Storage Time Statistics (store_time_stats command)

The store_time_stats command provides detailed breakdown of storage operation latency by pipeline stage. The statistics include:

commit: Time spent in the worker thread executing the actual storage operation
decomp: Time spent decomposing the snapshot into rows (decomposed storage only)
prep: Time spent in the update callback preparing the storage event
queue: Time the event spent queued in the worker’s event queue
wait: Time spent waiting to acquire an available worker thread

For each set schema and storage policy, the following statistics of the time duration processing store events are reported:

min/max: Minimum and maximum duration in microseconds
avg: Average duration in microseconds
count: Number of store operations since start/reset
min_ts/max_ts: Timestamps of minimum and maximum durations
start_ts/end_ts: Timestamp range over which statistics were collected

Aggregate statistics across all producer sets include operations per second, allowing throughput assessment.

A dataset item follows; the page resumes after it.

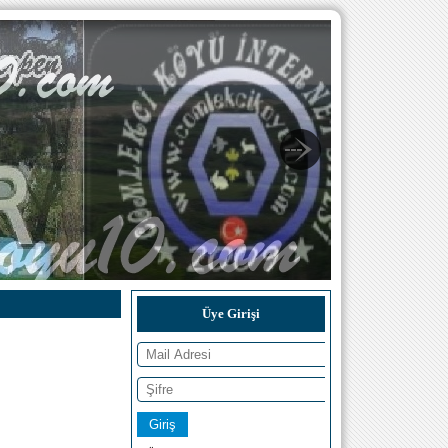
Üye Girişi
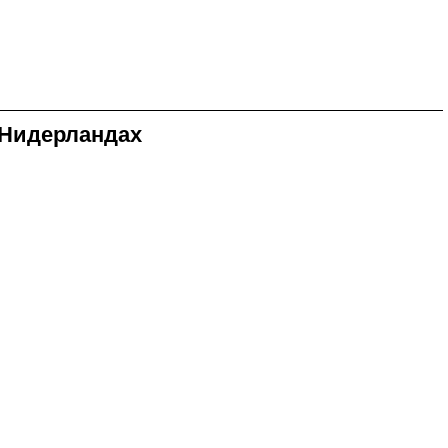
 Нидерландах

Using Statistics for Tuning

High ‘wait’ percentages in store_time_stats: Storage workers are saturated or unavailable. Possible solutions:

Increase the number of storage threads to parallelize work
Increase queue depth to buffer more events while waiting
Check whether storage backend performance needs optimization

High ‘queue’ percentages in store_time_stats: Events are accumulating faster than workers can process. Possible solutions:

Increase the number of storage threads
Optimize storage backend performance to reduce commit time

High ‘average’ times of the storage threads in thread_stats: The actual storage operation is slow. Possible solutions:

Optimize the storage backend
Check storage backend logs for errors or performance issues

High ‘prep’ percentages in store_time_stats: Data preparation in the update callback is taking significant time. This is less common but may indicate:

Complex decomposition logic for decomposed storage
Excessive data copying or transformation

Increasing memory usage: Events are accumulating in worker queues faster than they can be processed. Possible solutions:

Reduce queue depth to enforce stricter backpressure
Increase the number of storage threads
Investigate and resolve storage backend bottlenecks

Statistics Reset

The stats_reset command can reset store statistics for subsequent measurements. Specify the store flag to reset only storage-related statistics, or all to reset everything.

COMPATIBILITY

The event-based storage system works transparently with existing storage plugins. No changes are required to:

Legacy storage plugins using the store() API
Decomposed storage plugins using the commit() API
Storage policies and their configuration

Both storage types (legacy and decomposition) are supported:

Legacy storage: The snapshot is passed to the store() API alongside metric metadata
Decomposition storage: The snapshot is passed to the decompose() function, which produces rows that are then passed to commit()

TROUBLESHOOTING

High Memory Usage

If LDMSD’s memory usage grows unexpectedly:

Check if storage operations are falling behind data collection
Set a queue depth limit to prevent unbounded buffering
Increase the number of storage threads to parallelize work
Check storage backend performance and optimize if needed

Blocked Update Path

If the update callback takes longer than expected:

Check log messages for backpressure on worker acquisition
Increase the number of storage threads
Increase queue depth to buffer more events
Profile the storage backend for performance issues